WE 12/03/2025 Hours 20:00 Tickets no longer available
Where:
Teatro Carlo Felice

 

Duration:
First part 45 minutes
Intermission 20 minutes
Second part 30 minutes
Total duration 1 hour and 35 minutes

 

 

 

 

 

Beethoveniano

Sir John Eliot Gardiner on the podium with the Opera Carlo Felice Genova Orchestra and Simon Zhu on violin. Music by Beethoven and Schumann

LUDWIG VAN BEETHOVEN
Ouverture Coriolano op. 62

ROBERT SCHUMANN
Concerto for violin and orchestra in D minor

LUDWIG VAN BEETHOVEN
Symphony no. 8 in F major op. 93

Violin
Simon Zhu
(57th Paganini Prize winner)

Conductor
Sir John Eliot Gardiner

Opera Carlo Felice Genova Orchestra

The programme opens with the Coriolano Overture, which Ludwig van Beethoven composed in 1807. The Overture was originally intended as an intermezzo to be performed during the first performance of Heinrich Joseph von Collin’s tragedy of the same name inspired by the Roman hero Gaius Marcius, but was not actually performed on that occasion, establishing itself instead as an independent piece. Beethoven’s writing here is strongly inspired by epic and heroic ideals, the same ones that characterised other famous orchestral works composed by Beethoven in the early 19th century, such as the Third and Fifth Symphonies.

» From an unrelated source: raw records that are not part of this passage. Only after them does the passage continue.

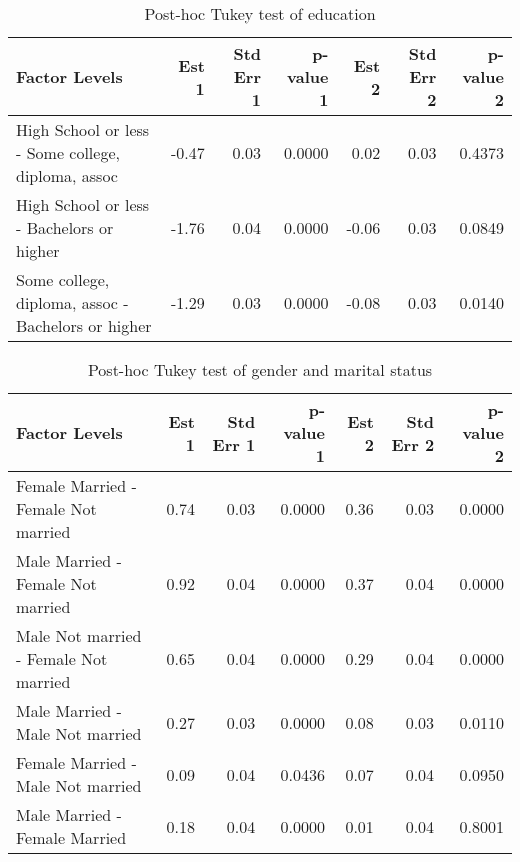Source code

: \documentclass[11pt]{extarticle} %
\begin{document}
\begin{table}[H]
\footnotesize
\centering
\begin{tabular}{lrrrrrr}
  \hline
Factor Levels & Est 1 & Std Err 1 & p-value 1 & Est 2 & Std Err 2 & p-value 2 \\ 
  \hline
 High School or less - Some college, diploma, assoc & -0.47 & 0.03 & 0.0000 & 0.02 & 0.03 & 0.4373 \\ 
   High School or less - Bachelors or higher & -1.76 & 0.04 & 0.0000 & -0.06 & 0.03 & 0.0849 \\ 
   Some college, diploma, assoc - Bachelors or higher & -1.29 & 0.03 & 0.0000 & -0.08 & 0.03 & 0.0140 \\ 
   \hline
\end{tabular}
\caption{Post-hoc Tukey test of education} 
\label{tab:Education}
\end{table}

\begin{table}[H]
\footnotesize
\centering
\begin{tabular}{lrrrrrr}
  \hline
Factor Levels & Est 1 & Std Err 1 & p-value 1 & Est 2 & Std Err 2 & p-value 2 \\ 
  \hline
  Female Married -  Female Not married & 0.74 & 0.03 & 0.0000 & 0.36 & 0.03 & 0.0000 \\ 
    Male Married -  Female Not married & 0.92 & 0.04 & 0.0000 & 0.37 & 0.04 & 0.0000 \\ 
    Male Not married -  Female Not married & 0.65 & 0.04 & 0.0000 & 0.29 & 0.04 & 0.0000 \\ 
    Male Married -  Male Not married & 0.27 & 0.03 & 0.0000 & 0.08 & 0.03 & 0.0110 \\ 
    Female Married -  Male Not married & 0.09 & 0.04 & 0.0436 & 0.07 & 0.04 & 0.0950 \\ 
    Male Married -  Female Married & 0.18 & 0.04 & 0.0000 & 0.01 & 0.04 & 0.8001 \\ 
   \hline
\end{tabular}
\caption{Post-hoc Tukey test of gender and marital status} 
\label{tab:GenderMS}
\end{table}
\end{document}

The intense expressiveness centres on the clash between the warlike dimension embodied by the hero Coriolano and the gentleness of the figures of his mother and wife, with a tormented alternation of themes and strongly contrasting rhythmic and harmonic solutions.
This was followed by Robert Schumann’s Concerto for Violin and Orchestra in D minor, composed in the autumn of 1853. The composer had probably worked on this Concerto for the violinist Joseph Joachim, but the latter never performed it and it was only eighty years later that the Concerto was found among Joachim’s papers and finally performed by Georg Kulenkampff on 26 November 1937 at the Alte Philharmonie Saal in Berlin. The Concerto belongs to the full maturity of Schumann, who had largely established himself as one of the main references of German Romanticism. His aesthetic ideal is developed around the contrast between the two poles of the romantic spirit identified in the ideal characters of Florestan, heroic and overwhelming, and Eusebius, melancholic and sweet. In line with this poetic principle, in his last Concerto the composer also accentuates the contrast between great idealistic impetus and passages of lyrical suspension, particularly in the first and third movements. The line of the violin – an instrument previously employed by Schumann mainly in chamber music – is enhanced both in its incisive virtuosity and in its softer, more lyrical nuances.
In closing, Beethoven’s Symphony No. 8, composed between 1811 and 1812. With this work, the composer surprised the audience at the first performance (in Vienna, in 1814). In fact, the formal structure – with the reintroduction of the Minuet as the third movement – and the restrained dimensions were reminiscent of the classical models of Mozart and Haydn, from which Beethoven had distanced himself, especially in his later symphonies. On the other hand, it is evident that within this classical package, the composer continued his own research, experimenting with a special and luminous mixture of passionate impetus and ironic lightness, with precious harmonic innovations and plays of timbres and colours that would profoundly inspire Romantic symphonism.